The man from back then, the savior from back then, the brother who had faced life and death together, was now kneeling on the ground, kowtowing over and over.
William Carter strode forward and pulled David Clark up, giving him a slap across the face.
David Clark, stunned by the slap, saw the indescribably complex expression on William Carter’s face and froze.
Waaah—
David Clark threw his arms around William Carter and burst into tears. Even when he was hovering on the edge of death, even when bargaining with the King of Hell about whether to enter the “register of the dead,” this iron-willed man had never shed a single tear. But now, he couldn’t stop the tears streaming down his face.

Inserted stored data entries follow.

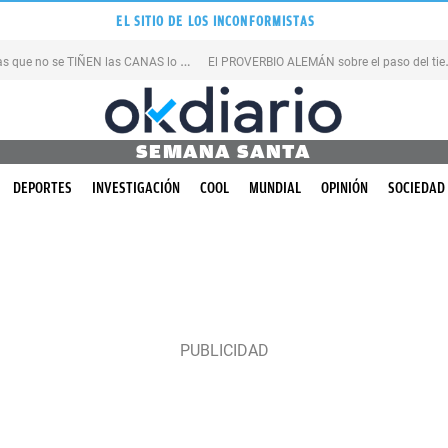
EL SITIO DE LOS INCONFORMISTAS
L
as personas que no se TIÑEN las CANAS lo hacen por esto
l PROVERBIO
SEMANA SANTA
DEPORTES
INVESTIGACIÓN
COOL
MUNDIAL
OPINIÓN
SOCIEDAD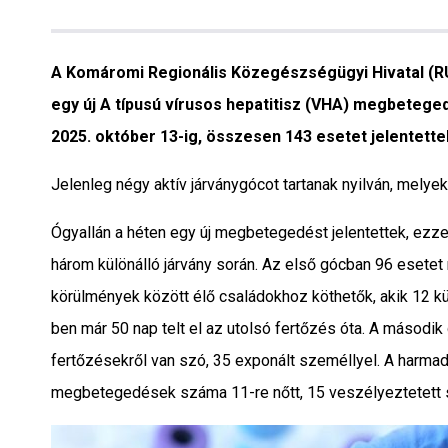
Interjú
Gyereksarok
A Komáromi Regionális Közegészségügyi Hivatal (RÚV
egy új A típusú vírusos hepatitisz (VHA) megbetegedé
Városunkról
2025. október 13-ig, összesen 143 esetet jelentett
PR
Jelenleg négy aktív járványgócot tartanak nyilván, mely
Sport
Ógyallán a héten egy új megbetegedést jelentettek, ezze
három különálló járvány során. Az első gócban 96 esetet 
Kapcsolat
körülmények között élő családokhoz köthetők, akik 12 k
ben már 50 nap telt el az utolsó fertőzés óta. A második 
fertőzésekről van szó, 35 exponált személlyel. A harmadi
megbetegedések száma 11-re nőtt, 15 veszélyeztetett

William Carter stood quietly, letting his old comrade, his good brother, hold him and weep. Looking at the countless scars on David Clark’s body, at the several new wounds that still exposed bone, William Carter knew his friend needed to let it all out.
David Clark cried for a full hour and twenty-seven minutes before stopping. William Carter could easily keep track of the time—this was a basic skill for special forces soldiers.
William Carter had David Clark sit on the bed, then took out the few emergency wound care supplies he had from his combat uniform. As he carefully cleaned the deep, bone-revealing wounds on David Clark’s back, he softly asked, “What happened?”
“Ah…” David Clark groaned softly from the pain, as William Carter stitched his wounds without anesthesia. Sweat instantly beaded on his forehead, but he gritted his teeth and said, “I woke up a little over a month ago. For some reason, almost all my strength was gone. The strength I could use was about that of an eleven- or twelve-year-old child. I thought I was done for, but the people here saved me. Who would have thought, once they found out I was useless, they started resenting me for wasting food. The leaders here, along with some young men, even forced me to use my body to help them set traps to lure and catch those mutant creatures. These injuries are from dodging for my life—otherwise, I’d be dead already.”
When William Carter was stitching up the last wound on David Clark’s body, he ran out of suture thread.